Since HDR photography is now available on smart phones, I decided to do a few raw tests with a currently popular smartphone and post this brief review of the results. Being a long time photographer and current advocate of High Dynamic Range photography, the idea of being able to do point and shoot, camera phone HDR seemed like an interesting alternative. I used an iPhone 4s on my last outing to the market to test the process.
I’ve included a few examples of how the phone camera works in various lighting situations. The market uses very dramatic lighting to enhance the visual appearance of the produce and products. This proved to be a challenge for the iPhone. The shots below show the normal exposure on the left and the HDR image on the right. Absolutely NO post processing has been done to the images except for sizing in Photoshop.

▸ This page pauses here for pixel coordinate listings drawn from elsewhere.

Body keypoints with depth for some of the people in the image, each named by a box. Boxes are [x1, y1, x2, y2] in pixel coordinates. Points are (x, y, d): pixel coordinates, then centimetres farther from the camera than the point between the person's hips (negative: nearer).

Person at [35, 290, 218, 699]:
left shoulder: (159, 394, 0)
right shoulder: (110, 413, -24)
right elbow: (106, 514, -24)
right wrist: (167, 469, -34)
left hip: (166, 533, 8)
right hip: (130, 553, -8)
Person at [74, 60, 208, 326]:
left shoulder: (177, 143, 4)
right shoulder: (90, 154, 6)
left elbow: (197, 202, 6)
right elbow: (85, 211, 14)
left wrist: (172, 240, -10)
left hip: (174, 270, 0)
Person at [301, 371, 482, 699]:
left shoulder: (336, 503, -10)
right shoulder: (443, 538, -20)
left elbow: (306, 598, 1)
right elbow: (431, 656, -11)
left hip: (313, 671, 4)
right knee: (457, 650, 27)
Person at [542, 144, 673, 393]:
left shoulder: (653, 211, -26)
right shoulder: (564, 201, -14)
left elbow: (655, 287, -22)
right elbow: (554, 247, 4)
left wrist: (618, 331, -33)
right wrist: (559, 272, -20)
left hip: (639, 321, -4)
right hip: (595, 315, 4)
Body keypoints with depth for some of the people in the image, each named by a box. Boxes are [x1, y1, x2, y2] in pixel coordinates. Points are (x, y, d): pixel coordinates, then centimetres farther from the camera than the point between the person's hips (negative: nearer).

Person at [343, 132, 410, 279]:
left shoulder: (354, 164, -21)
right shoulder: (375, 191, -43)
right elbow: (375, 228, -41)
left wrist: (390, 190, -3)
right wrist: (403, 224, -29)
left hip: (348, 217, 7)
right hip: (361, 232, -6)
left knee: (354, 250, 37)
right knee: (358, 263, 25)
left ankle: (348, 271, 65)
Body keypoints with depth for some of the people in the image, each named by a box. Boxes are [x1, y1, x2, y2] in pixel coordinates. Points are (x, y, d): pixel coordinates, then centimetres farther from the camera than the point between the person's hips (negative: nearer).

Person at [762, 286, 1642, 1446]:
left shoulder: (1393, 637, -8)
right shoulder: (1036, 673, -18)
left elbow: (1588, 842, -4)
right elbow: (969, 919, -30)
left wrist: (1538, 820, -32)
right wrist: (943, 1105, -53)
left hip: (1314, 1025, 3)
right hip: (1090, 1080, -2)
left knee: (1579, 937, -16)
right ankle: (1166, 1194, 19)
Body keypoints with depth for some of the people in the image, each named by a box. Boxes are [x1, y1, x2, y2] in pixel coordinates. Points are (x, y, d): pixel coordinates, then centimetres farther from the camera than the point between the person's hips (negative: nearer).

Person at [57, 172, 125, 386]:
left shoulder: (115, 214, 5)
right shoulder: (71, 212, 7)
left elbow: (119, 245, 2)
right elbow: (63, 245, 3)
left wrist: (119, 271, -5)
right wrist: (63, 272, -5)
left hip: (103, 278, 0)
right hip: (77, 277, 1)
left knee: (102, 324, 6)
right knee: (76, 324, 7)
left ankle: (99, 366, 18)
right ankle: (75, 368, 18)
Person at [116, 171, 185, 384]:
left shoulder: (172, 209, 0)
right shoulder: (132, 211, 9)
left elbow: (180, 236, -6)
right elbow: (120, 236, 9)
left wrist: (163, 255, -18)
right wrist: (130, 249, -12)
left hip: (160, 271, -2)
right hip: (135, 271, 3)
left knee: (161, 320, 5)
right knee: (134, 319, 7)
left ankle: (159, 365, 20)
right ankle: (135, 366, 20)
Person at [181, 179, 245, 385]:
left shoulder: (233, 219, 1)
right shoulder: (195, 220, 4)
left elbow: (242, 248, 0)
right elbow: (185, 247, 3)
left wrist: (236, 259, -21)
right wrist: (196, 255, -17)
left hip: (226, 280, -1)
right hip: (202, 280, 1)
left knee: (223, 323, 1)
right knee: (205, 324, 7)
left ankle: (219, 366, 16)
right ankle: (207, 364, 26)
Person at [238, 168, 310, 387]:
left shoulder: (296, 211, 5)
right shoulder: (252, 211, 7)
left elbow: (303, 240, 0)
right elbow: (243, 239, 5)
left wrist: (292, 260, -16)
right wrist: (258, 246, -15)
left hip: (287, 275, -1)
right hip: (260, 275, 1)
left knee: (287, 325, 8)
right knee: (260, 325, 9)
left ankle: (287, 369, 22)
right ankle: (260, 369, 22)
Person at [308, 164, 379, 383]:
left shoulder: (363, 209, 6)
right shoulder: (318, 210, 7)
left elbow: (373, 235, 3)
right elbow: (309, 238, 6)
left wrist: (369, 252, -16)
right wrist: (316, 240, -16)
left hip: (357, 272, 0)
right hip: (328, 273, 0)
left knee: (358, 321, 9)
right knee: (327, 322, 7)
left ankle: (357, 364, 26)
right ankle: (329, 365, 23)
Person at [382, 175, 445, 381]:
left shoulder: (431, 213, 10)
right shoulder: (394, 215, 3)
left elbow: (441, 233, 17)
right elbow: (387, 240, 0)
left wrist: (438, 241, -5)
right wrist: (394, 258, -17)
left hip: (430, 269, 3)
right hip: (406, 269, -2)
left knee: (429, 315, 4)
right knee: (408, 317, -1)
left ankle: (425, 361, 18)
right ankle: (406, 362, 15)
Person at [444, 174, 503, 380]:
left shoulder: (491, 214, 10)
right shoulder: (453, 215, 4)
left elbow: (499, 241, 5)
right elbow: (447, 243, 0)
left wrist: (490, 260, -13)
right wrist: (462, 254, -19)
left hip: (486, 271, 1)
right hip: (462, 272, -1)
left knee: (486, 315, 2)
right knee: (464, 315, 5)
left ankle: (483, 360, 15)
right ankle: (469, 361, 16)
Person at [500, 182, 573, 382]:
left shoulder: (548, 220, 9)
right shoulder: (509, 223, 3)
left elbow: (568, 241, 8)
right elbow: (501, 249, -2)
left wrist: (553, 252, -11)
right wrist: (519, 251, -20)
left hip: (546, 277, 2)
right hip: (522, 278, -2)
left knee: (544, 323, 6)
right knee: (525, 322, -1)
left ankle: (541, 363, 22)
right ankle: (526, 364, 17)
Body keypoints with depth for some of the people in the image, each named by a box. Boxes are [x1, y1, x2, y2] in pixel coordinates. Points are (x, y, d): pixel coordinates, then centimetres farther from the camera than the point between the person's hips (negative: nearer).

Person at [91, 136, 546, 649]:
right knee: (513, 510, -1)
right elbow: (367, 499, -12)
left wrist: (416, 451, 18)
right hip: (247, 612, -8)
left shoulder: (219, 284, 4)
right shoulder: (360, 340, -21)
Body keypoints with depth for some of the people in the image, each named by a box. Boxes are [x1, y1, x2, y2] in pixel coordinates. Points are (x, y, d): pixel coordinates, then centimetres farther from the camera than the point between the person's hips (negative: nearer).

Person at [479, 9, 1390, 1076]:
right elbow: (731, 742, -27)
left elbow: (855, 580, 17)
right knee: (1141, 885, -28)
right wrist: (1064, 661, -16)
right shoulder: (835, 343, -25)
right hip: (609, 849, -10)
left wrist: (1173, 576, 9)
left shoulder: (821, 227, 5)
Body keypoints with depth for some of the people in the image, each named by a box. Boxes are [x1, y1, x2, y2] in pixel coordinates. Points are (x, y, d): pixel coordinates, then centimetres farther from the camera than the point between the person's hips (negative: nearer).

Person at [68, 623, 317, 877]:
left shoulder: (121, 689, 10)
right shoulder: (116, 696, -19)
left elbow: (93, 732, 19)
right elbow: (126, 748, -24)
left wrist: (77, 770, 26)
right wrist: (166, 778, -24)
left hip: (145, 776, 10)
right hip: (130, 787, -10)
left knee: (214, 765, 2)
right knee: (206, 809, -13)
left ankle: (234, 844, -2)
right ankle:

As you can see above with the oranges and juice bottles, areas of lower contrast do fairly well. In this instance, store lighting was more subdued. But high contrast, as with the roses above isn’t handled very well. The Cranberries are pretty iffy. The HDR shot looks very bad in Photoshop but seems to present better here thought still pretty washed out.
The wine bottles below didn’t do very well at all. Notice the white labels where both images have overexposed areas that are made worse by the HDR process. And the brilliant colors ended up a little less brilliant.
Just about all of my shots turned out less than satisfactory. I realize that the iPhone camera is not intended to handle the extreme lighting situations that can be encountered. But, for a person wanting to add a little more realism to their photos, it does an adequate job. I’m sure that I will be taking advantage of smartphone cameras in the future when cameras, lenses, tripods, etc., are not available.
With the current technology, some really great photographs are being produced with smartphone cameras. I will be presenting another example of Smartphone HDR using the 5mp camera in a Windows Phone 7, Dynamic Range (DR) mode. I Know, it’s not called HDR but the results are very similar.
So, wanting to see how the phone camera result would work with tone mapping in HDR Efex Pro, I produced this image from the HDR example above. I also used Adobe Photoshop to balance the Hue/Saturation for more realistic colors and Shadow/Highlight adjustments to, well, fix the shadows and highlights. All of the necessary tonal elements are present. The image just needed more post-processing.